DEAR JERRY: I recall a song played in the early '70s on the Top 40 radio stations in the upper Midwest, especially in the Chicago and Milwaukee areas.
I do not know the singer's name but the title is probably “Lake Shore Drive.” I do, however, remember some drug references in the lyrics.
My checking of the national charts has turned up nothing, so it likely was just a regional hit.
Is “Lake Shore Drive” available on any CD or LP?
Michael Engel, Mayville, Wisc.
DEAR MICHAEL: Discussing Aliotta - Haynes - Jeremiah's “Lake Shore Drive (L.S.D.)” is a real pleasure, because we never have and because it is a fascinating story one more often reported with factual errors than not.
Though billed only with last names, this band included Mitch Aliotta; Ted Aliotta; Skip Haynes; and John Jeremiah.
In the late '60s, both Mitch and John were members of the Rotary Connection, another Chicago group.
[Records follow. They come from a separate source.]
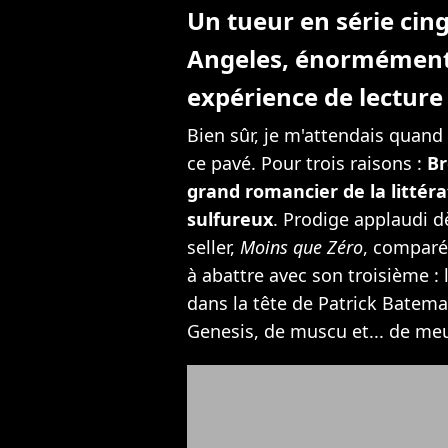
Un tueur en série cing
Angeles, énormément 
expérience de lecture 
Bien sûr, je m'attendais quan
ce pavé. Pour trois raisons :
Br
grand romancier de la littér
sulfureux
. Prodige applaudi d
seller,
Moins que Zéro
, comparé 
à abattre avec son troisième :
dans la tête de Patrick Batema
Genesis, de muscu et... de meu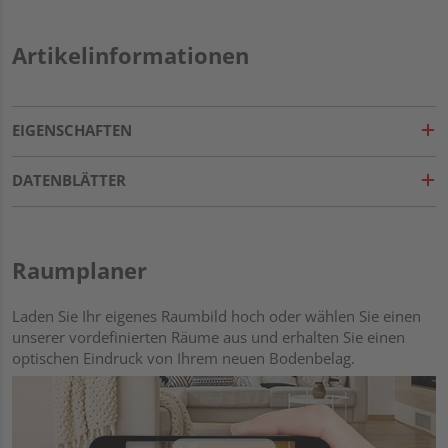
Artikelinformationen
EIGENSCHAFTEN
DATENBLÄTTER
Raumplaner
Laden Sie Ihr eigenes Raumbild hoch oder wählen Sie einen
unserer vordefinierten Räume aus und erhalten Sie einen
optischen Eindruck von Ihrem neuen Bodenbelag.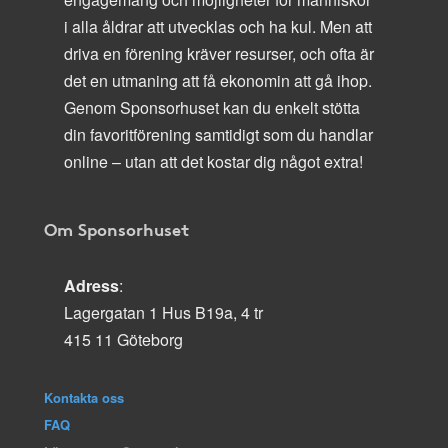
i alla åldrar att utvecklas och ha kul. Men att
driva en förening kräver resurser, och ofta är
det en utmaning att få ekonomin att gå ihop.
Genom Sponsorhuset kan du enkelt stötta
din favoritförening samtidigt som du handlar
online – utan att det kostar dig något extra!
Om Sponsorhuset
Adress
:
Lagergatan 1 Hus B19a, 4 tr
415 11 Göteborg
Kontakta oss
FAQ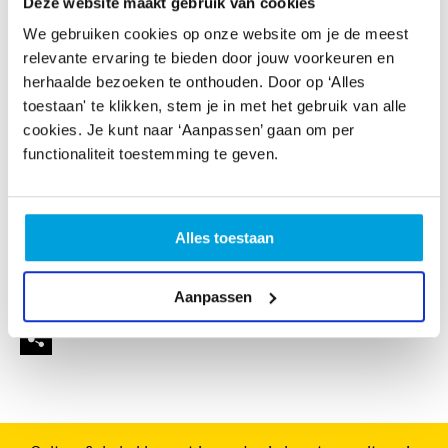
Deze website maakt gebruik van cookies
met een prettige mix van “hard werken”, humor en
saamhorigheid. Omdat de dirigent ook beroepszanger
We gebruiken cookies op onze website om je de meest
is, geeft hij tijdens de repetitie veel aandacht aan
relevante ervaring te bieden door jouw voorkeuren en
stemvorming, wat de koorklank ten goede komt.
herhaalde bezoeken te onthouden. Door op ‘Alles
In principe kan iedereen meedoen, sopraan, alt, tenor
toestaan' te klikken, stem je in met het gebruik van alle
of bas. Een auditie wordt niet afgenomen. Wel krijgt
cookies. Je kunt naar ‘Aanpassen’ gaan om per
ieder aspirant lid een proefperiode om van beide
functionaliteit toestemming te geven.
kanten te bekijken of het bevalt. Er is een drietal korte
optredens per jaar, één rond kerst en de andere aan
het einde van het koorseizoen, dat loopt van september
Alles toestaan
t/m juni.
Repetitietijden: Iedere Dinsdagavond 19-21 uur.
Aanpassen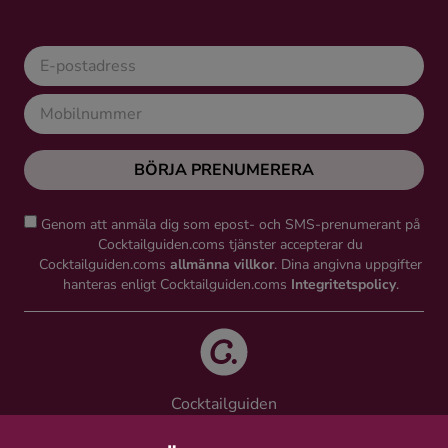
BÖRJA PRENUMERERA
Genom att anmäla dig som epost- och SMS-prenumerant på
Cocktailguiden.coms tjänster accepterar du
Cocktailguiden.coms
allmänna villkor
. Dina angivna uppgifter
hanteras enligt Cocktailguiden.coms
Integritetspolicy
.
Cocktailguiden
Vinguiden Nordic AB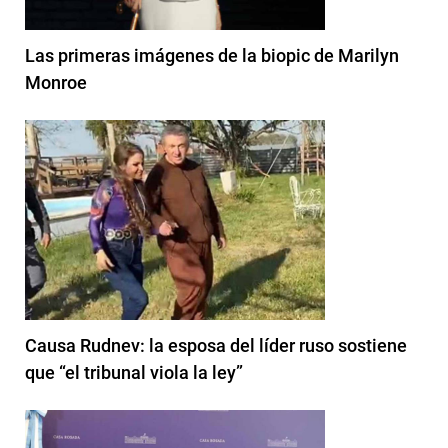
Las primeras imágenes de la biopic de Marilyn
Monroe
Causa Rudnev: la esposa del líder ruso sostiene
que “el tribunal viola la ley”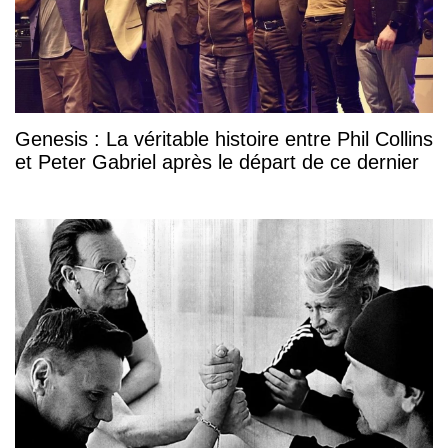
Genesis : La véritable histoire entre Phil Collins
et Peter Gabriel après le départ de ce dernier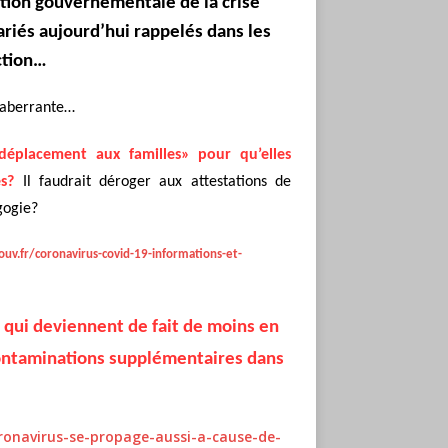
estion gouvernementale de la crise
lariés aujourd’hui rappelés dans les
ction…
n aberrante…
 déplacement aux familles» pour qu’elles
s?
Il faudrait déroger aux attestations de
gogie?
uv.fr/coronavirus-covid-19-informations-et-
 qui deviennent de fait de moins en
 contaminations supplémentaires dans
oronavirus-se-propage-aussi-a-cause-de-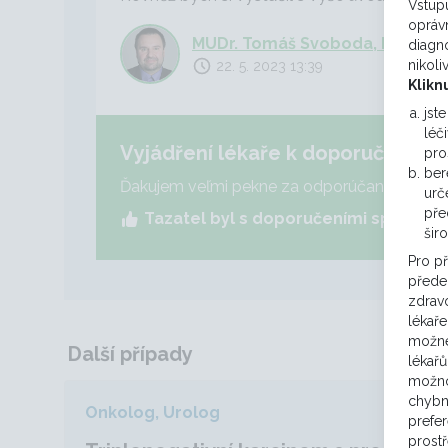
Vstupu
opráv
MUDr. Tomáš Svoboda, Ph.D.
diagno
nikoli
22. 5. 2023 13:39
Klikn
jst
léč
Vyjádření lékaře k doporučení ko
pro
ber
Ďakujem veľmi pekne za odporúčanie, genom
urč
pře
Tazatel byl s doporučeními spokojen
šir
Pro p
předep
zdravo
lékaře
možné
Další případy
lékařů
možno
chybn
Onkolog, Urolog
raritní
prefe
prost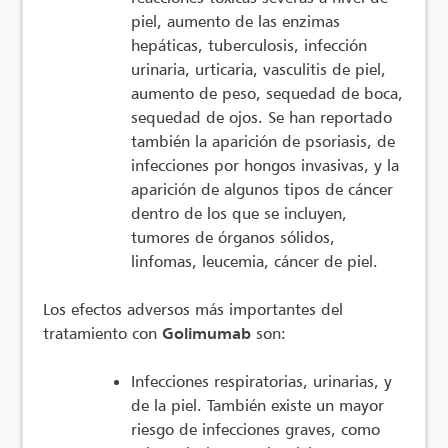
piel, aumento de las enzimas
hepáticas, tuberculosis, infección
urinaria, urticaria, vasculitis de piel,
aumento de peso, sequedad de boca,
sequedad de ojos. Se han reportado
también la aparición de psoriasis, de
infecciones por hongos invasivas, y la
aparición de algunos tipos de cáncer
dentro de los que se incluyen,
tumores de órganos sólidos,
linfomas, leucemia, cáncer de piel.
Los efectos adversos más importantes del
tratamiento con
Golimumab
son:
Infecciones respiratorias, urinarias, y
de la piel. También existe un mayor
riesgo de infecciones graves, como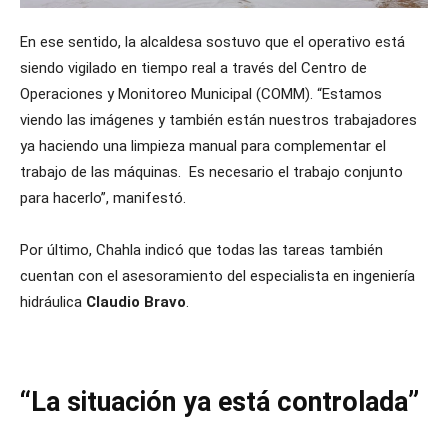
En ese sentido, la alcaldesa sostuvo que el operativo está
siendo vigilado en tiempo real a través del Centro de
Operaciones y Monitoreo Municipal (COMM). “Estamos
viendo las imágenes y también están nuestros trabajadores
ya haciendo una limpieza manual para complementar el
trabajo de las máquinas. Es necesario el trabajo conjunto
para hacerlo”, manifestó.
Por último, Chahla indicó que todas las tareas también
cuentan con el asesoramiento del especialista en ingeniería
hidráulica
Claudio Bravo
.
“La situación ya está controlada”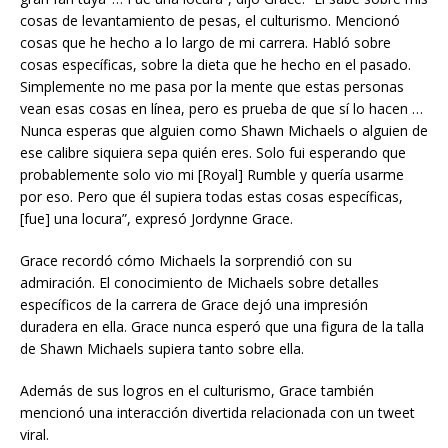
cosas de levantamiento de pesas, el culturismo. Mencionó
cosas que he hecho a lo largo de mi carrera. Habló sobre
cosas específicas, sobre la dieta que he hecho en el pasado.
Simplemente no me pasa por la mente que estas personas
vean esas cosas en línea, pero es prueba de que sí lo hacen …
Nunca esperas que alguien como Shawn Michaels o alguien de
ese calibre siquiera sepa quién eres. Solo fui esperando que
probablemente solo vio mi [Royal] Rumble y quería usarme
por eso. Pero que él supiera todas estas cosas específicas,
[fue] una locura”, expresó Jordynne Grace.
Grace recordó cómo Michaels la sorprendió con su
admiración. El conocimiento de Michaels sobre detalles
específicos de la carrera de Grace dejó una impresión
duradera en ella. Grace nunca esperó que una figura de la talla
de Shawn Michaels supiera tanto sobre ella.
Además de sus logros en el culturismo, Grace también
mencionó una interacción divertida relacionada con un tweet
viral.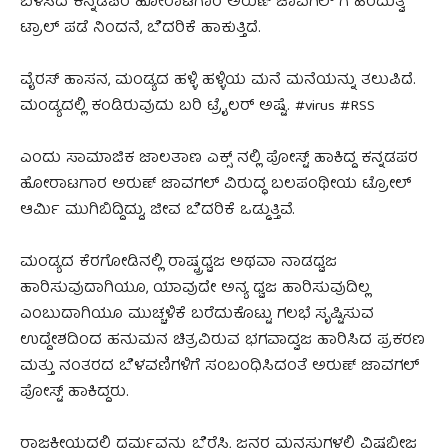
ಬಳಸಿದ ಕನ್ನಡಪರ ಹೋರಾಟಗಾರ ಅರುಣ್ ಜಾವಗಲ್ ಗೆ ಹಿಂದುತ್ವ
ಟ್ರಾಲ್ ಪಡೆ ನಿಂದನೆ, ಬೆದರಿಕೆ ಹಾಕುತ್ತಿದೆ.
ವೈರಸ್ ಹಾಸನ, ಮಂಡ್ಯದ ಹಳ್ಳಿ ಹಳ್ಳಿಯ ಮನೆ ಮನೆಯನ್ನು ತಲುಪಿದೆ.
ಮಂಡ್ಯದಲ್ಲಿ ಕಂಡಿರುವುದು ಬರಿ ಟ್ರೈಲರ್ ಅಷ್ಟೆ. #virus #RSS
ಎಂದು ಸಾಮಾಜಿಕ ಜಾಲತಾಣ ಎಕ್ಸ್ ನಲ್ಲಿ ಪೋಸ್ಟ್ ಹಾಕಿದ್ದ ಕನ್ನಡಪರ
ಹೋರಾಟಗಾರ ಅರುಣ್ ಜಾವಗಲ್ ವಿರುದ್ಧ ಬಲಪಂಥೀಯ ಟ್ರೋಲ್
ಆರ್ಮಿ ಮುಗಿಬಿದ್ದಿದ್ದು, ಜೀವ ಬೆದರಿಕೆ ಒಡ್ಡುತ್ತಿವೆ.
ಮಂಡ್ಯದ ಕೆರಗೋಡಿನಲ್ಲಿ ರಾಷ್ಟ್ರಧ್ವಜ ಅಥವಾ ನಾಡಧ್ವಜ
ಹಾರಿಸುವುದಾಗಿಯೂ, ಯಾವುದೇ ಅನ್ಯ ಧ್ವಜ ಹಾರಿಸುವುದಿಲ್ಲ
ಎಂಬುದಾಗಿಯೂ ಮುಚ್ಚಳಿಕೆ ಬರೆದುಕೊಟ್ಟು ಗಲಭೆ ಸೃಷ್ಟಿಸುವ
ಉದ್ದೇಶದಿಂದ ಹನುಮನ ಚಿತ್ರವಿರುವ ಭಗವಾದ್ವಜ ಹಾರಿಸಿದ ಪ್ರಕರಣ
ಮತ್ತು ನಂತರದ ಬೆಳವಣಿಗಳಿಗೆ ಸಂಬಂಧಿಸಿದಂತೆ ಅರುಣ್ ಜಾವಗಲ್
ಪೋಸ್ಟ್ ಹಾಕಿದ್ದರು.
ರಾಜಕೀಯದಲ್ಲಿ ಧರ್ಮವನ್ನು‌ ಬೆರೆಸಿ, ಜನರ ಮನಸುಗಳಲ್ಲಿ ವಿಷಬೀಜ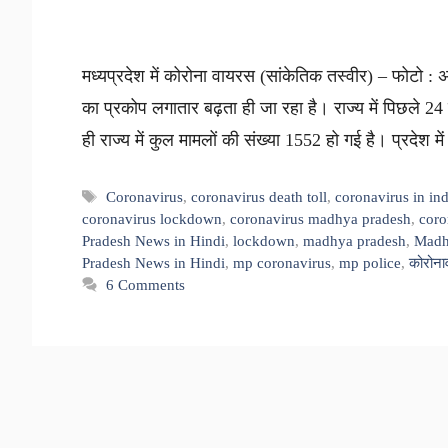
मध्यप्रदेश में कोरोना वायरस (सांकेतिक तस्वीर) – फोटो : अ
का प्रकोप लगातार बढ़ता ही जा रहा है। राज्य में पिछले 24
ही राज्य में कुल मामलों की संख्या 1552 हो गई है। प्रदेश म
Tags
Coronavirus
,
coronavirus death toll
,
coronavirus in ind
coronavirus lockdown
,
coronavirus madhya pradesh
,
coro
Pradesh News in Hindi
,
lockdown
,
madhya pradesh
,
Madh
Pradesh News in Hindi
,
mp coronavirus
,
mp police
,
कोरोना
6 Comments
For about one year before Aliotta - Haynes - Jeremiah, Mitch and Skip recorded as Aliotta - Haynes.
Though “Lake Shore Drive (L.S.D.)” is a very good recording, it is often described as a huge Chicago hit which, by being about Chicago's famous lakeside highway, went unnoticed most everywhere else.
When first recorded in 1973 (Snow Queen 1000), and not 1971 as is commonly stated, neither of the Chicago Top 40 stations at the time (WLS, WCFL) even mentioned “Lake Shore Drive (L.S.D.)” on their surveys.
I asked John Govi, a long-time Chicago record conventioneer for his take on “Lake Shore Drive,” written by Skip Haynes:
“During those years, I worked at one of Chicago's primary record distributors, and knowing all of the local and national hits was our business, so it was a surprise when customers began asking for “Lake Shore Drive.”
“I turned at once to our copies of the WLS and WCFL play lists, but neither listed such a title. Later I learned WBBM-FM had been playing it, and, not being a Top 40 format, they didn't publish a weekly top hits survey.
“We sold quite a few copies locally, what with exposure on WBBM-FM and word of mouth, but not enough to get it ranked in anyone's Top 30. This was a shame since not many of the bigger hits at the time are better records than “Lake Shore Drive (L.S.D.).”
The “drug references in the lyrics” boil down to a very unfortunate misunderstanding by those unfamiliar with the long-standing habit of Chicagolanders to refer to Lake Shore Drive simply as LSD.
That this initialism is also commonly used to indicate a hallucinogen, Lysergic acid diethyl amide, is a fortuneless fluke of fate.
In response to the misinterpretation, the 1978 album and reissue single bear only the title “Lake Shore Drive,” dropping the “LSD.” Same goes for a 1992 compact disc version of the vinyl LP, which by the way is still easily available.
IZ ZAT SO? The 1971 hit, “Joy to the World,” by Three Dog Night, begins: “Jeremiah was a bullfrog, was a good friend of mine. Never understood a single word he said, but I helped him drink his wine.”
In this verse, the late Hoyt Axton, composer of “Joy to the World,” is said to be writing humorously about his friend, John Jeremiah, of Aliotta - Haynes - Jeremiah.
Since Hoyt's mother, Mae Axton, co-wrote “Heartbreak Hotel,” when “Joy to the World” topped the charts it marked the first time a mother and son separately composed No. 1 hits.